§ **Description of the task**
Retype the material, please. Every line must match.

§ **Recorded information**
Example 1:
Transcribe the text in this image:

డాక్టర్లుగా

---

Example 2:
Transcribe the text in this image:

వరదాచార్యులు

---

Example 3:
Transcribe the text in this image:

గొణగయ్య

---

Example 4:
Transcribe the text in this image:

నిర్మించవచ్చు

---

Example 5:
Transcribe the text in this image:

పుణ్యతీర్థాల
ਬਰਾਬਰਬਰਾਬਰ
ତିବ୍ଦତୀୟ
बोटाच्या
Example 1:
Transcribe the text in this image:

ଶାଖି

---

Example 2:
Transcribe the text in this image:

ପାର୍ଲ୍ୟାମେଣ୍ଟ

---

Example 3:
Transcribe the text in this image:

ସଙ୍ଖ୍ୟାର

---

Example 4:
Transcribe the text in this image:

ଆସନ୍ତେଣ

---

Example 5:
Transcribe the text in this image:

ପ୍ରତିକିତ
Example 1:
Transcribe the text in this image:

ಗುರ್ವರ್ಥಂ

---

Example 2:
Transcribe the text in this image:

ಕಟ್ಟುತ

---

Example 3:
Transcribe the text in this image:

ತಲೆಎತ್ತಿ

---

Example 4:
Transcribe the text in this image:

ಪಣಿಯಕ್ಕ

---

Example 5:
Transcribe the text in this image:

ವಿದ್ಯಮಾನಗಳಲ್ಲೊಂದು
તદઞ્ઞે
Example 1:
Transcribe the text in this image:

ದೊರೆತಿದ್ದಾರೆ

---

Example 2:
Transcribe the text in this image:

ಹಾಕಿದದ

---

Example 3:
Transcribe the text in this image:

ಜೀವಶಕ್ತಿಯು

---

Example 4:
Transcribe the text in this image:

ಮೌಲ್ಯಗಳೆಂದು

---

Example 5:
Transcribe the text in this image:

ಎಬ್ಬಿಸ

§ **Solution to this problem**
Example 1:
Transcribe the text in this image:

డాక్టర్లుగా

---

Example 2:
Transcribe the text in this image:

వరదాచార్యులు

---

Example 3:
Transcribe the text in this image:

గొణగయ్య

---

Example 4:
Transcribe the text in this image:

నిర్మించవచ్చు

---

Example 5:
Transcribe the text in this image:

పుణ్యతీర్థాల
ਬਰਾਬਰਬਰਾਬਰ
ତିବ୍ଦତୀୟ
बोटाच्या
Example 1:
Transcribe the text in this image:

ଶାଖି

---

Example 2:
Transcribe the text in this image:

ପାର୍ଲ୍ୟାମେଣ୍ଟ

---

Example 3:
Transcribe the text in this image:

ସଙ୍ଖ୍ୟାର

---

Example 4:
Transcribe the text in this image:

ଆସନ୍ତେଣ

---

Example 5:
Transcribe the text in this image:

ପ୍ରତିକିତ
Example 1:
Transcribe the text in this image:

ಗುರ್ವರ್ಥಂ

---

Example 2:
Transcribe the text in this image:

ಕಟ್ಟುತ

---

Example 3:
Transcribe the text in this image:

ತಲೆಎತ್ತಿ

---

Example 4:
Transcribe the text in this image:

ಪಣಿಯಕ್ಕ

---

Example 5:
Transcribe the text in this image:

ವಿದ್ಯಮಾನಗಳಲ್ಲೊಂದು
તદઞ્ઞે
Example 1:
Transcribe the text in this image:

ದೊರೆತಿದ್ದಾರೆ

---

Example 2:
Transcribe the text in this image:

ಹಾಕಿದದ

---

Example 3:
Transcribe the text in this image:

ಜೀವಶಕ್ತಿಯು

---

Example 4:
Transcribe the text in this image:

ಮೌಲ್ಯಗಳೆಂದು

---

Example 5:
Transcribe the text in this image:

ಎಬ್ಬಿಸ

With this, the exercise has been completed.